Work to complete:
Please select every line in the records below that contains the string "antes" and copy each one. Case counts.

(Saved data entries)
▬▬▬▬▬▬

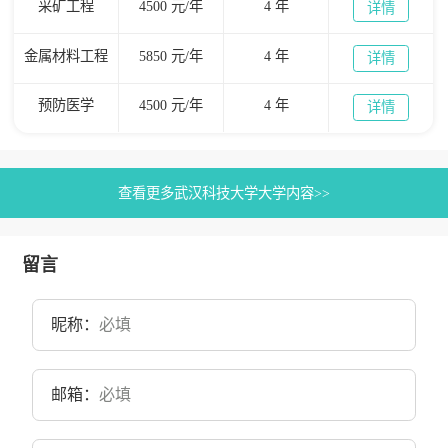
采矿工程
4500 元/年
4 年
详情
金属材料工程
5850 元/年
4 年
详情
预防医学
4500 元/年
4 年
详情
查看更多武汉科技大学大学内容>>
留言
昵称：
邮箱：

▬▬▬▬▬▬

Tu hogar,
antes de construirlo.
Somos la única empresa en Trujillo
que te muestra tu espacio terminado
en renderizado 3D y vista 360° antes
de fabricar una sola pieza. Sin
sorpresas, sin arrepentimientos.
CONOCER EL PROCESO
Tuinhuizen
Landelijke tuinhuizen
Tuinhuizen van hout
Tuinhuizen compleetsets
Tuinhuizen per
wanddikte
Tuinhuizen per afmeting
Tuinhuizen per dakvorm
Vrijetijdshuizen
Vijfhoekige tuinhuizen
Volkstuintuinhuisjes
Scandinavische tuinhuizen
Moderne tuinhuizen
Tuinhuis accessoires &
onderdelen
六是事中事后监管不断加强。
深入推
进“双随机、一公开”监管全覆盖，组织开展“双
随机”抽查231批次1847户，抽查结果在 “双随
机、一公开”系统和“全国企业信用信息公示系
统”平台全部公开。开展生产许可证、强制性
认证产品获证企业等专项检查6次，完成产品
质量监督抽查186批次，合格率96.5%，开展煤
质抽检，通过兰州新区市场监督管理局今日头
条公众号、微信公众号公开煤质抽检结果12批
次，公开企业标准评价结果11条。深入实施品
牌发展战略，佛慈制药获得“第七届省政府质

▬▬▬▬▬▬

Answer for this exercise:
antes de construirlo.
en renderizado 3D y vista 360° antes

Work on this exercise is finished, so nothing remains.